Il y a d’ailleurs quelque chose de particulièrement agréable dans la manière dont le service se fait ici. Flo et ses complices ne restent pas cantonnés derrière leur passe. Elles et ils quittent la cuisine, prennent les assiettes et viennent les déposer en salle.
Ce mouvement entre la cuisine et les tables dit beaucoup de l’esprit de la maison. La frontière entre ceux qui cuisinent et ceux qui accueillent est effacée, tout le monde participe à la même histoire, avec cette proximité qui rend l’expérience immédiatement plus humaine.

La semaine dernière, mon repas commence avec un thon rouge accompagné d’un caviar d’aubergine et de légumes croquants. Du fondant, du caractère, du croquant : l’assiette pose les bases d’une cuisine qui aime les contrastes sans jamais perdre son fil. Les gnocchi de pommes de terre, burrata, courgettes et tomates à l’origan apportent ensuite quelque chose de profondément réconfortant. Le moelleux des gnocchi, la fraîcheur de la burrata, les légumes et l’origan composent une assiette généreuse qui sent l’été.

Le filet de rouget grillé, haricot coco et citron confit poursuit dans cette direction. Le poisson est délicat, la cuisson précise et le citron vient apporter juste ce qu’il faut de tension. Puis arrive le suprême de volaille, accompagné de figues, de foie gras poêlé et d’une purée à la Robuchon. Là, on ne cherche plus à faire semblant. C’est gourmand, généreux, assumé. La volaille cherche sa délicatesse, la figue apporte sa douceur, le foie gras son caractère et la purée… Cette purée… Certains osent la signer Robuchon mais si peu savent la réaliser. Celle de Flo n’a besoin d’aucun débat ; juste d’une cuillère et d’y revenir.

Le dessert remet un peu de fraîcheur dans tout cela avec un sorbet cassis, un crémeux citron et du gianduja.

Et puis, chaque semaine,  il y a les suggestions, qui donnent encore une autre idée de l’esprit de la maison. Des plats qui ne cherchent pas à compliquer le plaisir, mais simplement à le provoquer.

C’est peut-être finalement cela qui me plaît le plus chez Flo.
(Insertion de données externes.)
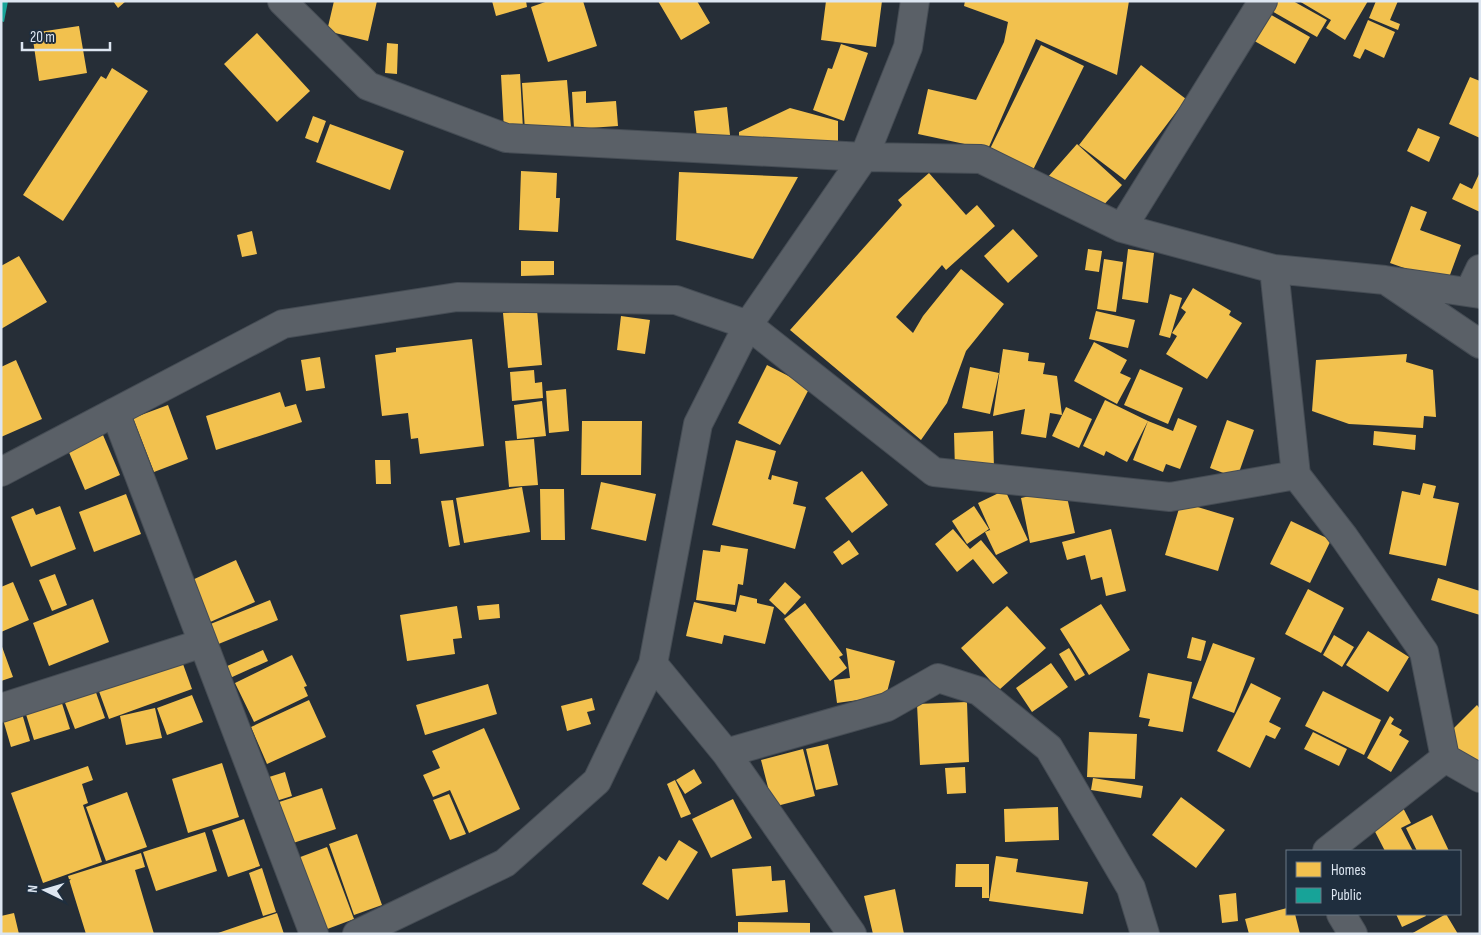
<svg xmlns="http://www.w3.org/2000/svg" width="1481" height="935" font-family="'Sofia Sans Condensed',sans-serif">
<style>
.homes{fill:#f2c14e}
.public{fill:#17a398}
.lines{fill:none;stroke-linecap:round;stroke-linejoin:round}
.minor-casing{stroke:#454c54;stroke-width:30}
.minor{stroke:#5a6067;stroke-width:28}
</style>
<rect width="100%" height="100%" fill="#262e37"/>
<path class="homes" d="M113,1H126L118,8Z
M334,1H377L368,41L327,31Z
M492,1H526L527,7L496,16Z
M548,1H583L597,46L548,62L531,7Z
M658,1H697L710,23L681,40Z
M826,1H882L876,47L821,40Z
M965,1H1129L1117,75L1036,39L988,149L918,134L928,89L976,100L1004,42L1008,22L964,6Z
M1275,1H1293L1327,20L1317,37L1270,10Z
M1299,1H1368L1345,40L1326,28L1331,20Z
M1376,1H1398L1390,20L1400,24L1398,30L1369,18Z
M1266,12L1310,37L1295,64L1251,39Z
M1368,20L1395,32L1384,58L1365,49L1360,59L1353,56Z
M79,26L87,73L39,81L32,33Z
M257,33L310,91L277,122L224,64Z
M387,43L398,44L397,74L385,73Z
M841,44L868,53L844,121L813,110L828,68L832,69Z
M1041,45L1084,66L1032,172L989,151Z
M1141,65L1186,99L1125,180L1079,145Z
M112,68L148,91L63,221L23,195L101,76L106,79Z
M520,74L523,129L504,130L501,75Z
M1470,77L1480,81V138L1449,124Z
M567,80L571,128L525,131L522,83Z
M586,91V103L616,101L618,126L574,129L572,92Z
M727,107L730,135L697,138L694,111Z
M790,108L838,121V143L739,141V132Z
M313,116L326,121L318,143L305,138Z
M330,124L404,151L390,190L316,162Z
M1418,128L1440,137L1429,162L1407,151Z
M1077,144L1122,185L1099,210L1047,178Z
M521,171L557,173L556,198H560L558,232L519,230Z
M679,172L798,177L753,259L676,240Z
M1480,172V212L1452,199L1460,183L1472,189Z
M929,173L966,215L977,205L995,226L946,270L942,265L896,317L913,333L923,316L961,269L1004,304L966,351L947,403L921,440L790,330L902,205L898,200Z
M1411,206L1427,212L1420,230L1461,245L1447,283L1390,263Z
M1013,229L1038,256L1008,283L984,256Z
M252,231L257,254L242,257L237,235Z
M1088,249L1102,251L1099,272L1085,270Z
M1128,249L1154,253L1148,303L1122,299Z
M19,256L47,302L1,329V266Z
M1104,259L1123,262L1116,312L1097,309Z
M521,261H554V275L521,276Z
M1193,288L1231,311L1229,315L1242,323L1207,379L1166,354L1177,336L1172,333L1186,312L1181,308Z
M1170,294L1182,298L1170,338L1159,335Z
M537,310L542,365L508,368L503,313Z
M1096,311L1135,320L1128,348L1089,339Z
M621,316L650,320L645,354L617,350Z
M472,339L484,446L420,454L418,438L411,439L408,413L382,416L375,355L396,352V348Z
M1094,342L1127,360L1120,373L1131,378L1117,404L1074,381Z
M1003,349L1029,353L1028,361L1045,363L1043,374L1057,376L1062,415L1050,413L1046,438L1021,434L1025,409L993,416Z
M1407,354L1406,362L1433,370L1436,417L1424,416L1423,428L1349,424L1312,411L1316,360Z
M320,357L325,388L306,391L301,360Z
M16,360L42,419L1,437V367Z
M767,365L810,387L780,445L738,423Z
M970,367L999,373L990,414L962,408Z
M1140,369L1183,388L1168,424L1124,405Z
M534,370L535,383L542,382L543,398L512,401L510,372Z
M566,389L569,431L549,433L546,391Z
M280,392L285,407L296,404L302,422L216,450L206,416Z
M1105,400L1148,421L1127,462L1106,451L1104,456L1083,446Z
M542,401L546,436L517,439L514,405Z
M168,405L188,459L154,472L133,418Z
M1066,407L1092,419L1079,448L1052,436Z
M1178,418L1197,426L1180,469L1166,464L1163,472L1133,460L1148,421L1173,431Z
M1227,420L1254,430L1237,478L1210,468Z
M582,421H642L641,475H581Z
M993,431L994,469L955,470L954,433Z
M1374,431L1416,435L1415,450L1373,445Z
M103,435L120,475L85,490L68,450Z
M534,439L538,485L509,487L505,441Z
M736,440L776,451L768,479L771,480L772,475L798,482L793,504L806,507L795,549L712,525Z
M375,460H390L391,484H376Z
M862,471L888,505L852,533L825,498Z
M601,482L656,494L646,541L591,529Z
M1423,483L1436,486L1433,498L1459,503L1446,566L1389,554L1402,491L1420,495Z
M522,487L530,532L464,543L456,498Z
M1065,488L1075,533L1030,543L1021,498Z
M540,489H564L565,540H541Z
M1005,490L1028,540L996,555L985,532L990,530L991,532L978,503Z
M126,494L141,534L94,552L79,512Z
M453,500L460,545L449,547L441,501Z
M1181,502L1234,518L1218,571L1165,555Z
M60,506L76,549L31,567L11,517L33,508L36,515Z
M974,506L989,529L967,544L952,521Z
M1291,521L1331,540L1310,583L1270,564Z
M953,529L970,549L981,540L1008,573L993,584L973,559L957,572L935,544Z
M1111,529L1126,591L1106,596L1102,577L1091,580L1085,555L1067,560L1062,542Z
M849,540L859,554L842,565L833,552Z
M721,545L748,549L743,585L738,584L735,605L696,600L703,550L720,552Z
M236,560L255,602L208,623L190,581Z
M55,574L67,605L52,611L39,580Z
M1438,578L1480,591V615L1431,600Z
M13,582L29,620L1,632V587Z
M785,582L801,597L785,615L769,600Z
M1308,589L1344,608L1321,653L1285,634Z
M740,595L757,599V603L774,607L765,644L724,635L722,644L686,636L694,602L736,612Z
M93,599L109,642L49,666L33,623Z
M270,600L278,620L216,645L208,625Z
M805,603L843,655L839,657L847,668L830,681L784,619Z
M499,604L500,618L479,620L477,606Z
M1101,604L1130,650L1089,675L1060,629Z
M457,606L462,638L453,639L455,654L407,661L400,615Z
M1007,606L1046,648L999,690L961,648Z
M1368,631L1409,657L1388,692L1346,665Z
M1334,635L1354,647L1342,667L1323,655Z
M1192,637L1206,641L1201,661L1187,658Z
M1213,643L1255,658L1234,713L1192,698Z
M1,644L13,677L1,681Z
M846,648L895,661L886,696L837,703L834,680L850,678Z
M1069,648L1085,675L1075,681L1059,654Z
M263,650L268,661L230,678L225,667Z
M179,653L192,689L109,719L96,683Z
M292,655L307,686L304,687L308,696L254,722L235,683Z
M1051,663L1068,687L1032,712L1016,688Z
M1148,673L1192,682L1183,732L1148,726L1150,719L1139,717Z
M1251,683L1281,698L1269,722L1281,728L1275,739L1266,735L1250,768L1217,751Z
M93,684L105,718L75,729L62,695Z
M488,684L497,714L425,735L416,705Z
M1323,691L1381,720L1364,755L1305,726Z
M192,695L203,722L167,735L157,708Z
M60,697L70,729L34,740L24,708Z
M592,698L595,710L587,712L591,724L567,731L561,706Z
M309,700L326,737L267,764L251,727Z
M967,702L969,762L920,765L917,704Z
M1477,705L1480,709V770L1444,738Z
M155,708L162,738L126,745L120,716Z
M21,710L30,741L11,747L2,716Z
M1390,716L1394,719L1391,724L1402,730L1399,735L1409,741L1391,772L1367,758Z
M484,728L520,809L469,833L450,790L433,797L423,775L440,768L432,751Z
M1089,732L1137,734L1135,779L1087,777Z
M1313,732L1347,749L1339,766L1304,749Z
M828,744L838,785L816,790L806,749Z
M803,749L815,796L773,807L761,760Z
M222,763L239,817L188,833L172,779Z
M88,766L93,780L82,784L88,803L83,805L102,862L43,883L11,793Z
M965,767L966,793L947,794L945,768Z
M694,769L702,783L685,794L676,780Z
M285,772L292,796L276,801L269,777Z
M1093,778L1143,786L1141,798L1091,790Z
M675,780L691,814L681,818L667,784Z
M322,788L336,829L287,845L273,804Z
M127,792L147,847L106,861L86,807Z
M449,794L466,834L450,840L433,800Z
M1181,797L1225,830L1196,868L1152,835Z
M733,799L752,838L711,858L692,819Z
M1401,804L1411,823L1401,828L1413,851H1385L1369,820Z
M1058,807L1059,840L1005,842L1004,809Z
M1432,815L1449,851H1417L1406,828Z
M244,819L260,866L228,877L212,830Z
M205,832L217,871L156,891L143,852Z
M357,834L382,905L354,915L329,844Z
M679,840L698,852L668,900L642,884L659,856L666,861Z
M327,847L354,919L322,931L295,859Z
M141,853L145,867L135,870L154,934H86L68,876Z
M996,856L1018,859L1016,872L1088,882L1083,914L989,901Z
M956,864H989V898H982V887H955Z
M771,866L772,881L785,880L788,912L736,916L732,869Z
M262,868L276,912L263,916L249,873Z
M895,889L904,934H873L864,896Z
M1236,893L1238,921L1222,923L1219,895Z
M1287,908V914H1295L1300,934H1249L1245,919Z
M14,913L19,934H1V916Z
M277,913L284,934H218V933Z
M1396,914H1425L1426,916L1402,927Z
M1446,914L1458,934H1411Z
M738,922L810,923V934H738Z"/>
<path class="public" d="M1,1H8L4,22L1,21Z"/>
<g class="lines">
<defs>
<path id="minor" d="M282,1L368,86L506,138L864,157L981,159L1122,228L1274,269L1385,280L1480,294
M1122,228L1263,1
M1274,269L1296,475L1344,537L1424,652L1445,758L1480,778
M1390,283L1480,344
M1469,292L1480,269
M115,412L314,934
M1,472L283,324L457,297L676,300L748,325L934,472L1170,497L1296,475
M653,664L726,753L852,934
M1,708L203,643
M726,753L887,707L938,678L979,691L1049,748L1131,888L1145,934
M1327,851L1445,758
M1341,914L1353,934
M357,934L505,863L597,781L653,664L698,424L748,325L864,157L908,47L915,1"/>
</defs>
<use href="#minor" class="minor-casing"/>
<use href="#minor" class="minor"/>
</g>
<rect width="1481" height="935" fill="none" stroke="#dde6f1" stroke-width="5"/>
<rect x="1286" y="850" width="175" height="65" fill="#1f2e3e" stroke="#6b7886"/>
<rect x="1296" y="862" width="25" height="15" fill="#f2c14e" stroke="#6b7886"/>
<text x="1331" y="875" font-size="15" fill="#dde6f1">Homes</text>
<rect x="1296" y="888" width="25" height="15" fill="#17a398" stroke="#6b7886"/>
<text x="1331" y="900" font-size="15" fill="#dde6f1">Public</text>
<g transform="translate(45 890) rotate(275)" stroke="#1f2e3e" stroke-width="4" paint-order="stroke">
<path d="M0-4L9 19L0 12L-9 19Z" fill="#dde6f1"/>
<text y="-8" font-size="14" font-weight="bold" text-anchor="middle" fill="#dde6f1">N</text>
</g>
<path d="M22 42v8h88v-8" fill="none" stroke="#dde6f1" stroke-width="2.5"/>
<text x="30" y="42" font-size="15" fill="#dde6f1" stroke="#1f2e3e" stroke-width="4" paint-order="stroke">20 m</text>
</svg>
Cette capacité à faire de la cuisine sans jamais perdre de vue pourquoi on vient au restaurant. Pour manger, évidemment. Mais aussi pour passer un bon moment. Pour être accueilli, pour discuter, pour rire, pour prendre le temps.

Parce que derrière les produits, les cuissons et les assaisonnements, il y a quelque chose de beaucoup plus difficile à fabriquer : une âme. Une maison qui ressemble à ceux qui la font vivre. Une cuisine personnelle sans être démonstrative, généreuse sans être lourde, précise sans devenir froide.

Chez Flo, on vient vivre un repas. Et puis, quelque temps plus tard, on se surprend à avoir envie de le revivre.
Certaines belles histoires sont faites pour ça.